**THE DATA:**
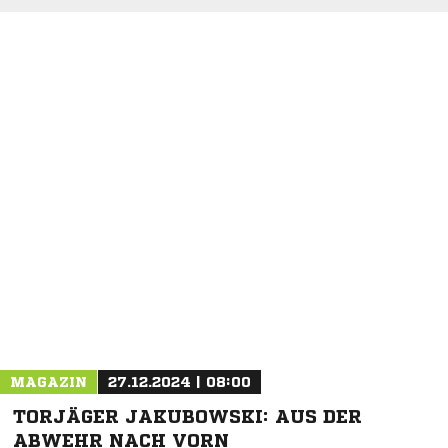
NACHRICHT SENDEN
* Pflichtfelder
MAGAZIN
27.12.2024 | 08:00
TORJÄGER JAKUBOWSKI: AUS DER
ABWEHR NACH VORN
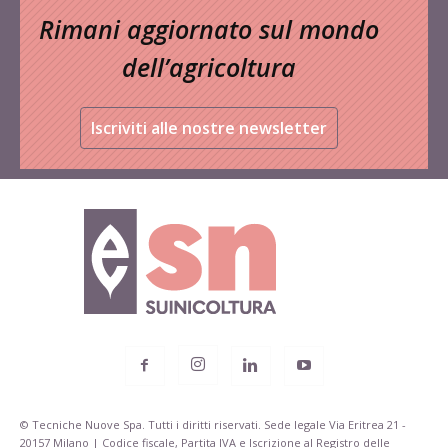
Rimani aggiornato sul mondo
dell’agricoltura
Iscriviti alle nostre newsletter
© Tecniche Nuove Spa. Tutti i diritti riservati. Sede legale Via Eritrea 21 -
20157 Milano | Codice fiscale, Partita IVA e Iscrizione al Registro delle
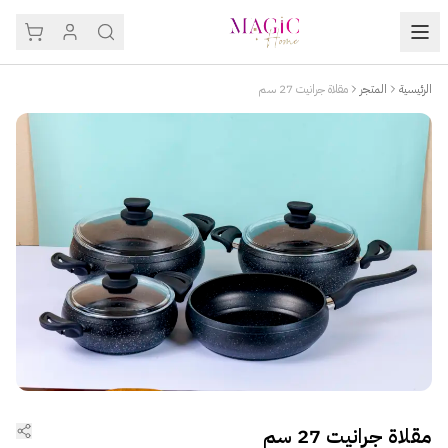
الرئيسية
المتجر
مقلاة جرانيت 27 سم
مقلاة جرانيت 27 سم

**EXERCISE:** Your task is to restate word for word the lines from the line holding "Rimani aggiornato sul mondo" through the final line of the listing, both included, but none of the pictures.

**SOLUTION FOR THIS TASK:**
Rimani aggiornato sul mondo
dell’agricoltura
Iscriviti alle nostre newsletter
© Tecniche Nuove Spa. Tutti i diritti riservati. Sede legale Via Eritrea 21 -
20157 Milano | Codice fiscale, Partita IVA e Iscrizione al Registro delle
الرئيسية
المتجر
مقلاة جرانيت 27 سم
مقلاة جرانيت 27 سم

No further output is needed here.